In the second step of the IFM procedure, we made use of the Expectation--Maximisation algorithm of <X> in order to deal with the markovian 
structure characterising the latent states. Further details about the employed estimation technique can be found in <X>.


In [171]:
text_2 = 'It is also worth noticing that the results in give the Hausdorff dimension of.'

In [172]:
print(predict(text_2))

It is also worth noticing that the results in <X> give the Hausdorff dimension of.


In [173]:
text_3 = '''While convolutional neural networks have resulted in many practical successes, they can be highly susceptible to adversarial examples. 
In one extreme case, the change of a single pixel within the input image can with high confidence change the output prediction of the network'''

In [174]:
print(predict(text_3))

While convolutional neural networks have resulted in many practical successes <X>, they can be highly susceptible to adversarial examples. 
In one extreme case, the change of a single pixel within the input image can with high confidence change the output prediction of the network <X>.


In [175]:
text_4 = '''We now discuss the junction conditions needed for the numerical integration of the oscillations' equations when a sharp 
interface due to a first order phase transition takes place inside a hybrid compact star.
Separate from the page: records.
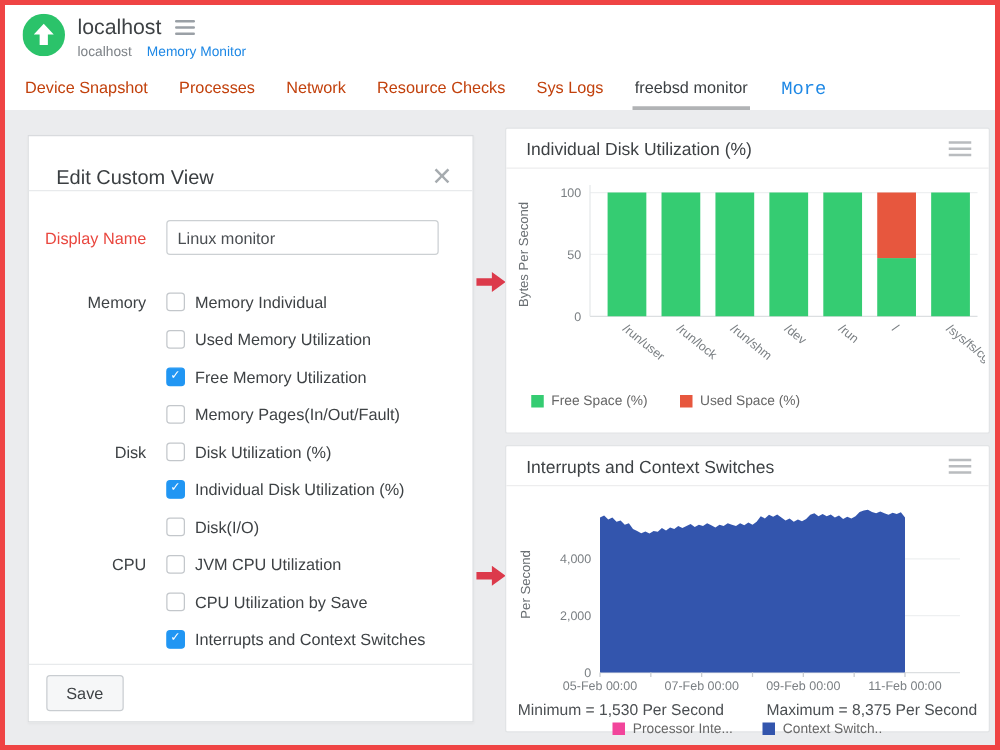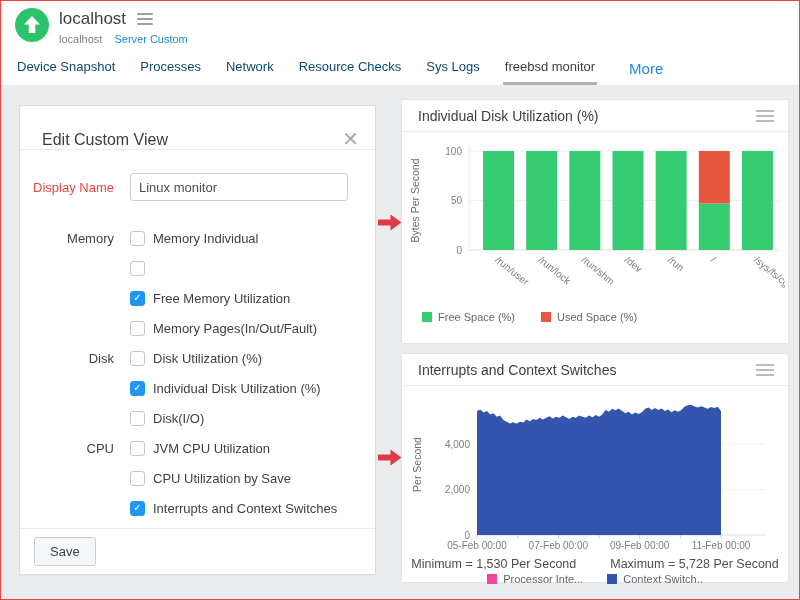--- a/index.html
+++ b/index.html
@@ -3,7 +3,7 @@
 <meta charset="utf-8">
 <style>
   html,body{margin:0;padding:0;background:#fff;}
-  .stage{position:relative;width:800px;height:600px;box-sizing:border-box;border:1px solid #ef4444;
+  .stage{position:relative;width:800px;height:600px;box-sizing:border-box;border:4px solid #ef4444;
          background:#fff;font-family:"Liberation Sans",sans-serif;overflow:hidden;}
 
   

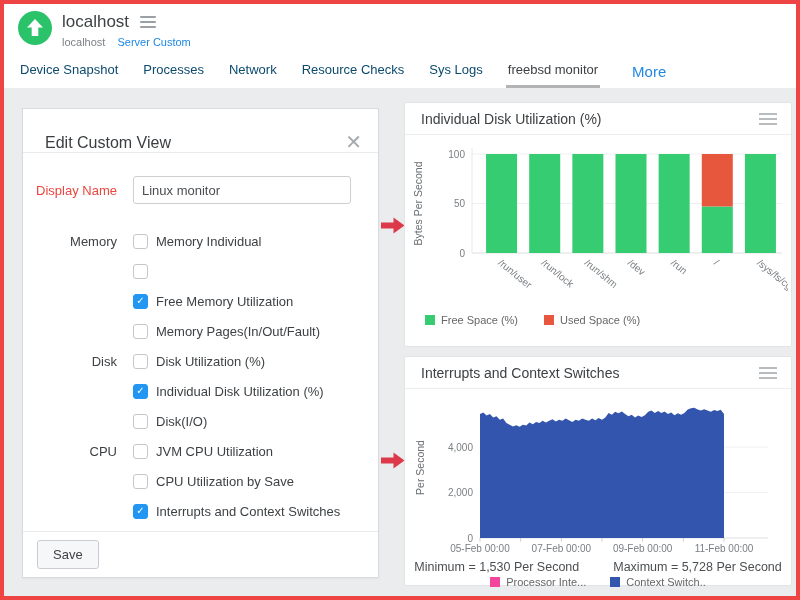--- a/index.html
+++ b/index.html
@@ -97,7 +97,7 @@
     </div>
     <div class="sub-row">
       <span class="sub-name">localhost</span>
-      <span class="sub-link">Server Custom</span>
+      <span class="sub-link">Memory Monitor</span>
     </div>
   </div>
 

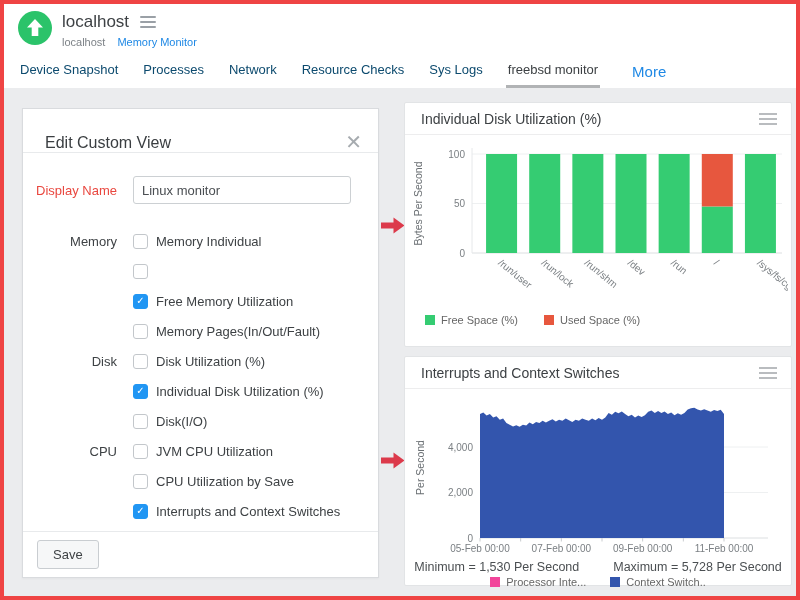--- a/index.html
+++ b/index.html
@@ -20,7 +20,7 @@
 
   
   .nav{position:absolute;left:14px;top:50px;height:34px;display:flex;gap:21px;align-items:stretch;font-size:13px;}
-  .tab{color:#0c4a6e;display:flex;align-items:center;padding:0 2px;cursor:pointer;border-bottom:3px solid transparent;}
+  .tab{color:#c2410c;display:flex;align-items:center;padding:0 2px;cursor:pointer;border-bottom:3px solid transparent;}
   .tab.active{color:#3c4043;border-bottom-color:#b1b3b5;}
   .more-link{color:#1e88e5;font-size:15px;display:flex;align-items:center;margin-left:11px;cursor:pointer;}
Such conditions are intrinsically related 
to the velocity of the phase transition near the surface splitting any two phases (see for further details).'''

In [176]:
print(predict(text_4))

We now discuss the junction conditions needed for the numerical integration of the oscillations' equations when a sharp 
interface due to a first order phase transition takes place inside a hybrid compact <X> star. Such conditions are intrinsically related 
to the velocity of the phase transition near the surface splitting any two phases (see <X> for further details).


In [177]:
text_5 = '''We evaluate CODEFUSION on NL-to-code for three different languages: Python, Bash, and conditional formatting rules in Microsoft Excel. 
Our results show that CODEFUSION's (75M parameters) top-1 results are comparable or better than much larger state-of-the-art systems 
(350M-175B parameters). In top-3 and top-5, CODEFUSION performs better than all baselines.'''

In [178]:
print(predict(text_5))

We evaluate CODEFUSION on NL-to-code for three different languages: Python <X>, Bash <X>, and conditional formatting rules in Microsoft Excel <X>. 
Our results show that CODEFUSION's (75M parameters) top-1 results are comparable or better than much larger state-of-the-art systems <X> 
(350M-175B parameters). In top-3 and top-5, CODEFUSION <X> performs better than all baselines.